Work order:
For the listing below, return the line containing "[442,89,558,109] data; 78", the line containing "(330, 490) none", and all lines in between, exactly as written and nothing else.

Data extracts:
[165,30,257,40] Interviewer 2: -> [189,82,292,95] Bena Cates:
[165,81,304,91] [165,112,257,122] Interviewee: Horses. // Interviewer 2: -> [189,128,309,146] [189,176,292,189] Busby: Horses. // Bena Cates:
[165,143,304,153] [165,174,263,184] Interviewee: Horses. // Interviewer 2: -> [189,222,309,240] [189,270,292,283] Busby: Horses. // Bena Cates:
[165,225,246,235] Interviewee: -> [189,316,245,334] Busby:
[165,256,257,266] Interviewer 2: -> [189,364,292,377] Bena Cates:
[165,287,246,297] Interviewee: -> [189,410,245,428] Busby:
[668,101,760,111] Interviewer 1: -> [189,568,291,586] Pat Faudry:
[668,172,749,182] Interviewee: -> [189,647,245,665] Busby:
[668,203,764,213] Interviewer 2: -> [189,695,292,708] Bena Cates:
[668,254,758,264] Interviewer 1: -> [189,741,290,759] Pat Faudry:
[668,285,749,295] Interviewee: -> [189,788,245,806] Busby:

==

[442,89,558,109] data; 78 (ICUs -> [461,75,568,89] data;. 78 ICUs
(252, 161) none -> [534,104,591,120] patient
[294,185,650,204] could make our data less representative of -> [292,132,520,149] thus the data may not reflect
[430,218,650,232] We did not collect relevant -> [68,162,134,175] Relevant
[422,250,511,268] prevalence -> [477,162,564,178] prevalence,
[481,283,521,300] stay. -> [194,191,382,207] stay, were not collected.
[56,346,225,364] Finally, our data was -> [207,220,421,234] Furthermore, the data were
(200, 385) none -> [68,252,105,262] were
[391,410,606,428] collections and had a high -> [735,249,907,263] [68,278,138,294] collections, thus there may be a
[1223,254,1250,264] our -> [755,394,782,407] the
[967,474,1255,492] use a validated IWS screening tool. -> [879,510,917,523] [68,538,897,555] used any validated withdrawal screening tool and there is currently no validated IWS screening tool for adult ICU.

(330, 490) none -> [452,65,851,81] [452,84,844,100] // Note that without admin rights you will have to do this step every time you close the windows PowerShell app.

Completed task:
[442,89,558,109] data; 78 (ICUs -> [461,75,568,89] data;. 78 ICUs
(252, 161) none -> [534,104,591,120] patient
[294,185,650,204] could make our data less representative of -> [292,132,520,149] thus the data may not reflect
[430,218,650,232] We did not collect relevant -> [68,162,134,175] Relevant
[422,250,511,268] prevalence -> [477,162,564,178] prevalence,
[481,283,521,300] stay. -> [194,191,382,207] stay, were not collected.
[56,346,225,364] Finally, our data was -> [207,220,421,234] Furthermore, the data were
(200, 385) none -> [68,252,105,262] were
[391,410,606,428] collections and had a high -> [735,249,907,263] [68,278,138,294] collections, thus there may be a
[1223,254,1250,264] our -> [755,394,782,407] the
[967,474,1255,492] use a validated IWS screening tool. -> [879,510,917,523] [68,538,897,555] used any validated withdrawal screening tool and there is currently no validated IWS screening tool for adult ICU.

(330, 490) none -> [452,65,851,81] [452,84,844,100] // Note that without admin rights you will have to do this step every time you close the windows PowerShell app.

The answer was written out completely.